To make it a party, the commissioner ought to open the evening with a terse hello and then hand off the proceedings to a hockey-loving mega celebrity. Like Alyssa Milano. Carrie Underwood’s attended a few hockey games in recent seasons; she I think could be deemed an enthusiast of our sport. She’d enliven the draft stage a wee bit.
Think that parade of 18-year-olds selectees might have enjoyed being on the receiving end of a stage hug and a peck from Alyssa or Carrie? You’d have sixth-round prospects flying in from Siberia just to be in the building. The draft would sell out (as a free event).
I can think of an outfit for entry draft hosting for Shania Twain that would draw a few more eyes to the TV.
Friday night Bettman would shake GMs’ hands and then shake them again an hour later when the same GMs returned to the stage. Steve Martin or Billy Crystal hosting the Oscars this was not.
Other (hottie) celebs ought to be brought in and accorded TV time. Hockey players disproportionately seem to attach themselves to fashion models and actresses and other attractive entertainers.
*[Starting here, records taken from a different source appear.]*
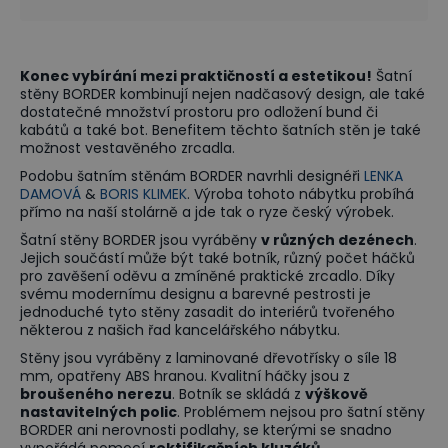
Konec vybírání mezi praktičností a estetikou!
Šatní
stěny BORDER kombinují nejen nadčasový design, ale také
dostatečné množství prostoru pro odložení bund či
kabátů a také bot. Benefitem těchto šatních stěn je také
možnost vestavěného zrcadla.
Podobu šatním stěnám BORDER navrhli designéři
LENKA
DAMOVÁ
&
BORIS KLIMEK
. Výroba tohoto nábytku probíhá
přímo na naší stolárně a jde tak o ryze český výrobek.
Šatní stěny BORDER jsou vyráběny
v různých dezénech
.
Jejich součástí může být také botník, různý počet háčků
pro zavěšení oděvu a zmíněné praktické zrcadlo. Díky
svému modernímu designu a barevné pestrosti je
jednoduché tyto stěny zasadit do interiérů tvořeného
některou z našich řad kancelářského nábytku.
Stěny jsou vyráběny z laminované dřevotřísky o síle 18
mm, opatřeny ABS hranou. Kvalitní háčky jsou z
broušeného nerezu
. Botník se skládá z
výškově
nastavitelných polic
. Problémem nejsou pro šatní stěny
BORDER ani nerovnosti podlahy, se kterými se snadno
vypořádá pomocí
rektifikačních kluzáků
.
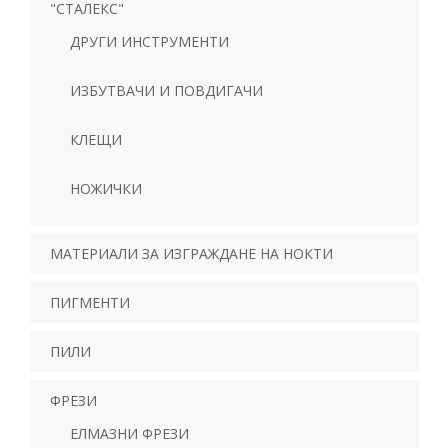
"СТАЛЕКС"
ДРУГИ ИНСТРУМЕНТИ
ИЗБУТВАЧИ И ПОВДИГАЧИ
КЛЕЩИ
НОЖИЧКИ
МАТЕРИАЛИ ЗА ИЗГРАЖДАНЕ НА НОКТИ
ПИГМЕНТИ
ПИЛИ
ФРЕЗИ
ЕЛМАЗНИ ФРЕЗИ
It might have been fun, for instance, to have had Underwood interviewed in the middle of the first round and elicit from her an appraisal of how much she’s learned about hockey in recent seasons from attending Ottawa Senators’ games. The NHL isn’t bashful about including hockey-loving celebs at its Winter Classic; why not the draft as well?
I’ve traveled to attend a draft, and even in a year (2002) when the Capitals had a glut of high selections I found the event to be an energy sapping snorefest. There’s a whole lot of waiting around for something to happen (it’s like soccer in that regard), and if you’re seated in the upper deck by about minute seven between picks you want to hang yourself over the ledge. Go to one draft, you don’t ever need to attend another. But even watching it on TV has grown incredibly stale. Even bellicose histrionics from Pierre McGuire can’t save this event from itself.
There is great action at the draft, but fans — in the arena and watching at home — are necessarily walled off from it. I’m referring to the strategy table deliberations among a GM and his scouts. That’s the nitty-gritty grist of the draft, and that’s proprietary stuff, obviously, but I wonder if fans couldn’t be brought on the inside there to some small degree? A team’s GM and all its scouts have terrifically important work to conduct on the draft floor, but I wonder if a PR staffer for each team could be empowered to Tweet, in real time, something more than gossip but info less than that that would compromise a team’s standing?
We learned well after the draft telecast had concluded that the Caps were trying to trade up (fairly dramatically) to land the guy they most wanted in round one. What if Ross Mahoney had shared that info for Nate Ewell to relay on line just seconds after his GM walked off the draft stage? Nothing proprietary is being compromised in such a scenario.
This is a proposal positing an intrusion upon an inviolate feature of hockey culture; I’d have an easier time leaving the rink with Alyssa for a late-night tour of L.A. in her limo.